Die neue Tatsache bzw. das Beweismittel müssen zu einer höheren bzw. niedrigeren Steuer bzw. Steuervergütung führen, also rechtserheblich sein. Rechtserheblich sind nachträglich bekannt gewordene Tatsachen und Beweismittel, wenn die Finanzbehörde bei rechtzeitiger Kenntnis einer ihr unbekannt gebliebenen Tatsache schon bei der ursprünglichen Festsetzung zu einem höheren oder niedrigeren steuerlichen Ergebnis gelangt wäre (vgl. Loose in Tipke/Kruse, AO/FGO, § 173 AO Rz. 55 m. w. N.).

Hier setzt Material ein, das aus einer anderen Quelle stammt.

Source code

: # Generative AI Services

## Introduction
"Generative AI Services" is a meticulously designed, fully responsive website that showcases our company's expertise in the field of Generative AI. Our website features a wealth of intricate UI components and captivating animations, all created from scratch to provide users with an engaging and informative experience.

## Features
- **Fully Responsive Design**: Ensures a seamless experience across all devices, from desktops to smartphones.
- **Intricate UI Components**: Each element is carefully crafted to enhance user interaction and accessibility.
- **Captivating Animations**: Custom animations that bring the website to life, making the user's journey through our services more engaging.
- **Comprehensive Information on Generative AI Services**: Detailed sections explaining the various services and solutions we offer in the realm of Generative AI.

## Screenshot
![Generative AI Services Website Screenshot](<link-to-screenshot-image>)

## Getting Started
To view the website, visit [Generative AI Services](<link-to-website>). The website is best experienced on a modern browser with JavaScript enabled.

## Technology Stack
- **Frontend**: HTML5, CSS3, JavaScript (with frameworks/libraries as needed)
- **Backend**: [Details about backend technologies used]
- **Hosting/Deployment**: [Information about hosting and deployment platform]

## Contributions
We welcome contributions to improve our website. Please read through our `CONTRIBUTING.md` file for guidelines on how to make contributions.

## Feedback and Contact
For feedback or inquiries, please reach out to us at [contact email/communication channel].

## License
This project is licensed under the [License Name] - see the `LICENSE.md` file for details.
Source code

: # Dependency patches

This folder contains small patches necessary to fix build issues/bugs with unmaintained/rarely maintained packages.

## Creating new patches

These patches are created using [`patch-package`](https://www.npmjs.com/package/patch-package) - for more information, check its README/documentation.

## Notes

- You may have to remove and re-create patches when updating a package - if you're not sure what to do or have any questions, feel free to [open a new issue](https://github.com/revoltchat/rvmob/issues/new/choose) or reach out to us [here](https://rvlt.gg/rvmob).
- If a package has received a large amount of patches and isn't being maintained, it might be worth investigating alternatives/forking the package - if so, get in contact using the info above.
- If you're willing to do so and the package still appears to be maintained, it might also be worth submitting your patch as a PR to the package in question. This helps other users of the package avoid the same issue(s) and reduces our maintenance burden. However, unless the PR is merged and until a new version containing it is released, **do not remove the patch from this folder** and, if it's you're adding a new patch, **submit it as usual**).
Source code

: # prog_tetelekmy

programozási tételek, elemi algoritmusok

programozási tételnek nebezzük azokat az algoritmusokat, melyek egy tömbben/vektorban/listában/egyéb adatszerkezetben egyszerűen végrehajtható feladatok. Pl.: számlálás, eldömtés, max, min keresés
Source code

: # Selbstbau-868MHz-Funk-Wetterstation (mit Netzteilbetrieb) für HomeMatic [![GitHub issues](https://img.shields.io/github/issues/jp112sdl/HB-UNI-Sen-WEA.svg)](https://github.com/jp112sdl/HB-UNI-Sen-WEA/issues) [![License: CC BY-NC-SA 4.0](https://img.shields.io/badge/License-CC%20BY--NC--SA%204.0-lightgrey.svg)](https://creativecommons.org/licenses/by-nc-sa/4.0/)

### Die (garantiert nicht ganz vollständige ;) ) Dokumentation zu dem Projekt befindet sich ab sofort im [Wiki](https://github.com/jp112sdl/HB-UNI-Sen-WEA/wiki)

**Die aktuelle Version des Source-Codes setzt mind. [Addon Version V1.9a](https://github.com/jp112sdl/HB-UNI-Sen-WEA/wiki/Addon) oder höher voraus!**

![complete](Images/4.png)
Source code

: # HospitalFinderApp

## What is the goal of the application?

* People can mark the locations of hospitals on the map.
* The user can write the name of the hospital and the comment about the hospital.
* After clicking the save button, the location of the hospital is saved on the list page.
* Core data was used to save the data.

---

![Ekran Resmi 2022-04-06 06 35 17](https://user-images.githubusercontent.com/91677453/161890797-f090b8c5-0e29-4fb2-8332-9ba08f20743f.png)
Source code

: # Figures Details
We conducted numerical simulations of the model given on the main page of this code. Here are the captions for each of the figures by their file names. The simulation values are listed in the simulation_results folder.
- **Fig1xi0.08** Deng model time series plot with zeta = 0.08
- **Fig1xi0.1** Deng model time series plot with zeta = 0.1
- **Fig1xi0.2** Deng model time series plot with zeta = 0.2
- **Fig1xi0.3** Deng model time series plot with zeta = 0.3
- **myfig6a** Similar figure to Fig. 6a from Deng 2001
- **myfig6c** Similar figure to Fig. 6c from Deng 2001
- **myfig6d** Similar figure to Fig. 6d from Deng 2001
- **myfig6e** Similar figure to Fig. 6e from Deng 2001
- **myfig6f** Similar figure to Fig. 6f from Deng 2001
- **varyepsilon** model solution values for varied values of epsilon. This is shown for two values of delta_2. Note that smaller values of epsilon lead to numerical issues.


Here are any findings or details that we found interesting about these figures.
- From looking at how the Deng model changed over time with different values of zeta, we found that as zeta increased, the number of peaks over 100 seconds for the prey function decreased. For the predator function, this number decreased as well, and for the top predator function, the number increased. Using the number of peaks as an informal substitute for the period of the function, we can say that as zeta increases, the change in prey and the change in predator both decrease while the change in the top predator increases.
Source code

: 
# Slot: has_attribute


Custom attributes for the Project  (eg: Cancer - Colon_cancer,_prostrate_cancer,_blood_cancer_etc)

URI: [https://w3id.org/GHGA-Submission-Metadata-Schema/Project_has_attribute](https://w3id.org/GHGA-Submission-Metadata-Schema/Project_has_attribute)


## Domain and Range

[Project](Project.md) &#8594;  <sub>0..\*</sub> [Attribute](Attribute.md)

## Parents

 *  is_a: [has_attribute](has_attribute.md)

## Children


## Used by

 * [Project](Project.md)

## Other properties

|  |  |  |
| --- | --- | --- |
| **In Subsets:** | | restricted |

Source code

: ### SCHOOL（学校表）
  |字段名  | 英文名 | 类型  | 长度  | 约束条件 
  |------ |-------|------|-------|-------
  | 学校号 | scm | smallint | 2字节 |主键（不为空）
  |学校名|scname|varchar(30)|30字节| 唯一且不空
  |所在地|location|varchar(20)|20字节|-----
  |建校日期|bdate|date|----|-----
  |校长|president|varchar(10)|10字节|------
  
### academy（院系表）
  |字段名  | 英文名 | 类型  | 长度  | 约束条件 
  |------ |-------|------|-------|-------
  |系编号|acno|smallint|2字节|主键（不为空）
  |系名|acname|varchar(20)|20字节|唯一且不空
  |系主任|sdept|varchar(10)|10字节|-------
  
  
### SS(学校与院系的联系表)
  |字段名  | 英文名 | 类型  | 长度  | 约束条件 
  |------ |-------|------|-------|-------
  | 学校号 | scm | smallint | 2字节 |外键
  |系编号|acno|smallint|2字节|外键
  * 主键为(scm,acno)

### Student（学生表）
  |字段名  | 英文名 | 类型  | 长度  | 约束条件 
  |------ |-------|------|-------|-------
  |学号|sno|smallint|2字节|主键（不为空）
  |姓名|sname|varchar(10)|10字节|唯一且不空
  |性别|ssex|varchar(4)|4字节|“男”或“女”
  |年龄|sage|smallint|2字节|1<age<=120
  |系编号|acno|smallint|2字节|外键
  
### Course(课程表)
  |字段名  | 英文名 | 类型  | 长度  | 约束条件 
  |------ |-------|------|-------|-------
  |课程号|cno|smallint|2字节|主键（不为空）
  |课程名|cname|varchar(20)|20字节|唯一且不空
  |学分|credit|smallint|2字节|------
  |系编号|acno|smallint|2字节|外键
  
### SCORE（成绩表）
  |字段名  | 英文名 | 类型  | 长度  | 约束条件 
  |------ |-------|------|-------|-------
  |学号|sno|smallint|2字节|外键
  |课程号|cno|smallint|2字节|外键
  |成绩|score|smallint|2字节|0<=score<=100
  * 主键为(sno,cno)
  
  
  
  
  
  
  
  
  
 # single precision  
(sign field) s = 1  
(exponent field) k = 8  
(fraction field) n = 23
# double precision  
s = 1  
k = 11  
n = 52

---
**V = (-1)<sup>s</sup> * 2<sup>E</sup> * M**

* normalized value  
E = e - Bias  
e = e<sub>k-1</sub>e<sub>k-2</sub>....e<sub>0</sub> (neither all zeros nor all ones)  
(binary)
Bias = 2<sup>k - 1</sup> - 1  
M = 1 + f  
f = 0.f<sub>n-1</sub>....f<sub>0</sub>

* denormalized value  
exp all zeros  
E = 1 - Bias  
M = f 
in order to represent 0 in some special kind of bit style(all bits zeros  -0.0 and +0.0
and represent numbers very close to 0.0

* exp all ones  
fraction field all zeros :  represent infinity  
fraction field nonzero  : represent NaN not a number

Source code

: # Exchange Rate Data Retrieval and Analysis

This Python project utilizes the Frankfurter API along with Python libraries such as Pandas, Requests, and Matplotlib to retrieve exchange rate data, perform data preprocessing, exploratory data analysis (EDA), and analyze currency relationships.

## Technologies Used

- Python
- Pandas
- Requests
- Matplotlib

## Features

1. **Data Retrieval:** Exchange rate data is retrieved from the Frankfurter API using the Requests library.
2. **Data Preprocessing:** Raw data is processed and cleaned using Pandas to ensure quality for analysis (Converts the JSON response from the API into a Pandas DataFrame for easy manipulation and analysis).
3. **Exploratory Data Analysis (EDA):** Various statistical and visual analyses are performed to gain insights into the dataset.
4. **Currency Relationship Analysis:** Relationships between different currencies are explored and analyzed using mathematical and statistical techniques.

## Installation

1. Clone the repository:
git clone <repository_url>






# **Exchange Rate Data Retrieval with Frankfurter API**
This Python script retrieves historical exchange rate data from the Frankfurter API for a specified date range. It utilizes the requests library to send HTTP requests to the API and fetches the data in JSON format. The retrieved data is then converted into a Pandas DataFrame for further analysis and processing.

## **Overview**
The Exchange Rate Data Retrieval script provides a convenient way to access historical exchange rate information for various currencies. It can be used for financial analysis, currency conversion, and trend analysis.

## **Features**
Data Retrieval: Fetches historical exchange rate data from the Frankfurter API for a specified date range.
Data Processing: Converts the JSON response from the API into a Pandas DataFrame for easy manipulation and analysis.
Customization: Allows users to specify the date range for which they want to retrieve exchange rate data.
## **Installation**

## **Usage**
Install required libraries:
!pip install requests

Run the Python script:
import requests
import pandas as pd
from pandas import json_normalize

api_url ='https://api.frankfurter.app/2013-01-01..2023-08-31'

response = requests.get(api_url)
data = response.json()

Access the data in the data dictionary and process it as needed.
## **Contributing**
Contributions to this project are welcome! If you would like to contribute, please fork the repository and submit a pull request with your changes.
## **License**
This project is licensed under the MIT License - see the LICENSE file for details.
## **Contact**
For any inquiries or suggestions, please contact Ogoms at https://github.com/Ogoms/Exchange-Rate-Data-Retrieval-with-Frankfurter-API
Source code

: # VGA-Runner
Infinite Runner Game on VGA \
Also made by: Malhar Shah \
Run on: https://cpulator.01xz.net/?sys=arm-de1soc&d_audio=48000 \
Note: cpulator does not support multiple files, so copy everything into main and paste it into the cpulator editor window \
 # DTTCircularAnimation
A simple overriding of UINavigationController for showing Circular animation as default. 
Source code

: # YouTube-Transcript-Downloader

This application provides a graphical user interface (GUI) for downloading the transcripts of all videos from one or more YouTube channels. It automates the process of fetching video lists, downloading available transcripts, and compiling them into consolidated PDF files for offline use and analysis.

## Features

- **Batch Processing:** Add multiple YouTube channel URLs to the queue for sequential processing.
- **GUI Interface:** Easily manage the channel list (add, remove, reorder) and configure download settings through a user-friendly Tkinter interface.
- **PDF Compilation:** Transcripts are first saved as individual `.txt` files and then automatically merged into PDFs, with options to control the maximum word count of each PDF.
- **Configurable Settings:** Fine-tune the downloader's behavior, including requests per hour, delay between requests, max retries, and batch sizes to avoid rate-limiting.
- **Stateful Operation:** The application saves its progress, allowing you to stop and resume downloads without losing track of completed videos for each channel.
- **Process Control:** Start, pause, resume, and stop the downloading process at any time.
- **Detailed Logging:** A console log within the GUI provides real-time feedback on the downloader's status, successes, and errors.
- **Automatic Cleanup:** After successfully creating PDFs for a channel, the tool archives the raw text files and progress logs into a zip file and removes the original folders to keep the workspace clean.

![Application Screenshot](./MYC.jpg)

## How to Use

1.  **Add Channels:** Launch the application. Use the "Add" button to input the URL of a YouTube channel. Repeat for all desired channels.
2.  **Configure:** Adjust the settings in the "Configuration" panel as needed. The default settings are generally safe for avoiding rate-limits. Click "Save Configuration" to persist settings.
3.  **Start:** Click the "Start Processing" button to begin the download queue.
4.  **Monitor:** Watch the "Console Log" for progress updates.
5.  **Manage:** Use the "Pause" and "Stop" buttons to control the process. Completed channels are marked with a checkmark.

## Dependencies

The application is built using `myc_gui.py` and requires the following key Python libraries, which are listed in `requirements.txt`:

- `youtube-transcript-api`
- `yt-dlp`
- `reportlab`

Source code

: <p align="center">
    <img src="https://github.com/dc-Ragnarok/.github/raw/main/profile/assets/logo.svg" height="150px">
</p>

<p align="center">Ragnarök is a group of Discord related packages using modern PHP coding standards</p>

Weiterhin ist erforderlich, dass die zur Änderung führenden Tatsachen dem Amt nachträglich bekannt werden. Neu ist eine Tatsache gemäß § 173 Abs. 1 AO dann, wenn sie dem zuständigen Bediensteten der Behörde beim Abschluss der Willensbildung in Bezug auf den zu ändernden Verwaltungsakt nicht bekannt war.
Zwar kann einer Änderung zu Lasten des Steuerpflichtigen der allgemeine Rechtssatz von Treu und Glauben entgegenstehen. Dies gilt aber nur, wenn dem Finanzamt die nachträglich bekannt gewordene Tatsache bei ordnungsgemäßer Erfüllung seiner Ermittlungspflicht nicht verborgen geblieben wäre. Allerdings muss der Steuerpflichtige dann seinerseits seine Mitwirkungspflicht erfüllt haben. Haben sowohl der Steuerpflichtige als auch das Finanzamt es versäumt, den Sachverhalt aufzuklären, trifft in der Regel den Steuerpflichtigen die Verantwortung, mit der Folge, dass der Steuerbescheid geändert werden kann. In Fällen beiderseitiger Pflichtverletzungen scheidet eine Änderungsmöglichkeit nur aus, wenn der Verstoß des Finanzamts deutlich überwiegt(vgl. z.B. BFH-Beschluss vom 06.02.2013 X B 164/12, BFH/NV 2013, 694 m. w. N.). Die Finanzbehörde braucht eindeutigen Steuererklärungen nicht mit Misstrauen zu begegnen, sie kann regelmäßig von deren Richtigkeit und Vollständigkeit ausgehen. Sie braucht nicht jeder denkbaren Möglichkeit nachzugehen, sondern nur sich aufdrängenden Zweifeln. Dies gilt insbesondere bei einer unter Mitwirkung eines Steuerberaters angefertigten Steuererklärung (vgl. Loose in Tipke/Kruse, AO/FGO, § 173 AO Rz. 65 m. Hinweisen auf die BFH-Rechtsprechung).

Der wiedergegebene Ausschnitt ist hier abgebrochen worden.